Efforts to portray crosses as war memorials fail. Controversy arose in the small city of Knoxville, Iowa, after Americans United told officials there to remove a cross from a public park. The cross had been erected without permission and was allegedly a war memorial. The issue dragged on for months before the city council voted to remove the sectarian symbol. A secular monument was subsequently erected. In a separate story, long-running litigation over a towering cross atop a mountain near San Diego came to a close when the land was sold to a private group. Although the cross was originally erected for clearly religious purposes, supporters later claimed it was a war memorial.

Police departments nationwide place “In God We Trust” signs on patrol cars. A fad took hold of police and sheriff’s departments posting “In God We Trust” signs on patrol cars. It’s hard to determine where the trend started, but it had spread to several states by the end of the year.

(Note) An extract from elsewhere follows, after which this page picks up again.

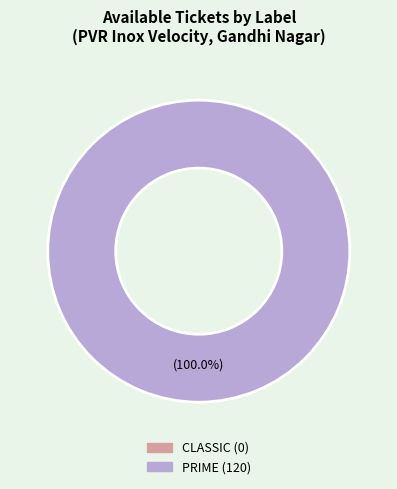

To the nearest percent, what is the combined percentage of PRIME and CLASSIC?

100%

Critics said the signs give the impression that religious people are more important to law enforcement than non-religious ones. Defenders said it’s not a big deal since “In God We Trust” is the national motto.

Creationism controversies continue to plague public schools: Christian fundamentalists continued their efforts to water down the teaching of evolution in public schools. In Maine, a state education official was criticized for promoting creationism. Activist Zack Kopplin found evidence of creationism in many Louisiana public schools. A federal court rejected a strange lawsuit that attempted to ban the teaching of evolution in West Virginia public schools. In Glendive, Mont., officials at a public school called off plans to take third-graders to a local creationist attraction after Americans United wrote a letter of complaint. School officials cancelled the trip but made it clear they weren’t happy about it. Americans United said the incident, and others like it, are proof that anti-evolution forces have not given up, despite a string of courtroom loses.

The Supreme Court rules on two religious-liberty cases. The U.S. Supreme Court ruled unanimously in two cases concerning individual religious-freedom claims. One case involved a prisoner in Arkansas who wanted to wear a short beard for religious reasons. The other concerned a Muslim woman who was denied a job in an Abercrombie & Fitch store because she wore a headscarf. Americans United pointed out that both of these situations involved religious liberty claims that affected individuals only and that they didn’t infringe on the rights of others.

P.S. “The Wall of Separation” will be on hiatus until Jan. 4. Happy New Year!